Et voilà un autre triste record que le président haïtien Jovenel Moise vient de battre en nommant un 5ème Premier ministre en l’espace de 3 ans seulement ! Du jamais vu depuis l’adoption de la constitution républicaine de 1987 et l’avènement de l’ère post-Duvalier. Même Michel Martelly n’a pas fait mieux durant ses 5 longues années au pouvoir. Après Jack Guy Lafontant, Jean-Henry-Céant, Jean-Michel Lapin et Fritz-William Michel, c’est au tour de Joseph Jouthe, ex-ministre de l’Environnement et des Finances de prendre les rênes de la Primature.
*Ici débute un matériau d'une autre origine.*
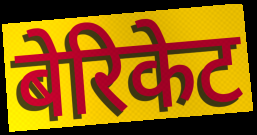
बेरिकेटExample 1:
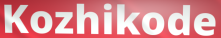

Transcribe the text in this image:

Kozhikode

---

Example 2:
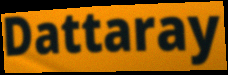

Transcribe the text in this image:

Dattaray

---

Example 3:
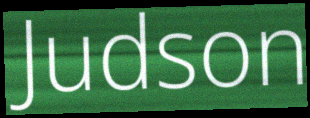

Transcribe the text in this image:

Judson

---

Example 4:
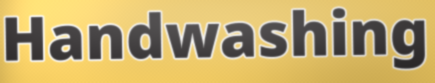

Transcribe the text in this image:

Handwashing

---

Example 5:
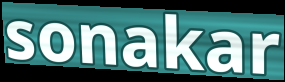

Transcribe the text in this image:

sonakar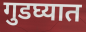
गुडघ्यातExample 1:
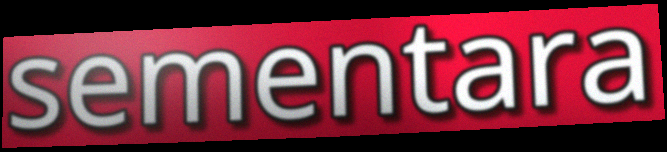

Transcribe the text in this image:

sementara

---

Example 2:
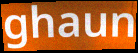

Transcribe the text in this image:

ghaun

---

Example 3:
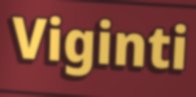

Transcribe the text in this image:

Viginti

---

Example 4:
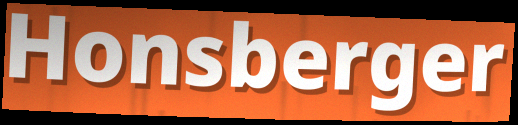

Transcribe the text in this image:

Honsberger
Le passage de son prédécesseur désigné, Fritz-William Michel, aurait donc été éphémère faute d’avoir reçu le feu vert du Sénat. Fritz a tout de même pris la peine de remercier le Chef de l’État pour sa confiance malgré le dénouement défavorable de sa nomination. Dans une lettre adressée à Jovenel, il a ainsi inconsciemment étalé au grand jour les maux dont le Président est pourtant grandement responsable : “société fissurée, installation de la peur, écosystèmes détruits à la limite de l’irréversible, économie affaiblit et dégradation des conditions de vie de la population”.
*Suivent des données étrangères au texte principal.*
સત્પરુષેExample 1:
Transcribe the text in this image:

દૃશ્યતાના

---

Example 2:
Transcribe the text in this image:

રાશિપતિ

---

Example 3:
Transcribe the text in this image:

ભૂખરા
D’après Jovenel Moïse, le choix de Joseph Jouthe résulte de consultations avec “différents secteurs du pays”. Et comme souvent, le diable se cache dans les détails. En décortiquant le communiqué du Président, on s’aperçoit que celui-ci ne fait référence à aucune consultation avec les différents partis politiques, et encore moins avec la société civile. Tout juste utilise-t-il le mot “secteur”, une vague formulation qui peut englober tout et rien à la fois. D’ailleurs, les réactions ne se sont pas faites attendre. Des membres de l’opposition commencent déjà à élever la voix en parlant d’un choix unilatéral imposé sans préavis. Pire, avec un Parlement caduc incapable de valider toute nomination, les “normes constitutionnelles sont bafouées” selon un spécialiste du droit constitutionnel. De son côté, le Président a pressé le nouveau Premier ministre de former un gouvernement dans les plus brefs délais. Sans doute veut-il mettre tout le monde devant le fait accompli et faire passer au plus vite cette amère pilule. D’ailleurs, beaucoup estiment que cette nomination s’inscrit dans un agenda présidentiel plus large, avec en ligne de mire un amendement de la constitution qui sera taillée sur mesure.
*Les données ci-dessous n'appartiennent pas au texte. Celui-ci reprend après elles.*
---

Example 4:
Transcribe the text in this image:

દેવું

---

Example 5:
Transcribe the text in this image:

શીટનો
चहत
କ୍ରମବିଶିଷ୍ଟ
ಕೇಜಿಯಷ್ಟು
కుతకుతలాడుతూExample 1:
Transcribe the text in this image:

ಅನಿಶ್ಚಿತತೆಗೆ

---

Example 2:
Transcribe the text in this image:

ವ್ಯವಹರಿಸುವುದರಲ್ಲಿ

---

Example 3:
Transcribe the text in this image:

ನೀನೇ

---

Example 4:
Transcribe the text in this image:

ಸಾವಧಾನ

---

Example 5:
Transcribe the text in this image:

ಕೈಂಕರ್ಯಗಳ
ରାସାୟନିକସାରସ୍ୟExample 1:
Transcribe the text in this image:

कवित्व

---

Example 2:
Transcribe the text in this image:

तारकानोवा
Toujours est-il, les observateurs redoutent que le choix de Jovenel ne remette de l’huile sur le feu, d’autant plus que ses nombreux opposants risquent de considérer cette nouvelle nomination comme un affront de plus à leur égard. D’autres détracteurs du Président estiment que cette manie à remplacer à tout-va les Chefs de gouvernement n’est qu’une manœuvre de diversion destinée à faire oublier les casseroles qu’il traine avec l’affaire Petro Caribe. Car il faut bien dire que ce scandale de détournements est une véritable épée de Damoclès au-dessus de la tête du Président depuis le premier jour de son mandat. Dans la rue, la population ne jure que par la démission de Jovenel. Et ce n’est pas en changeant les noms des Premiers ministre que Jovenel arrivera à saborder la détermination des Haïtiens.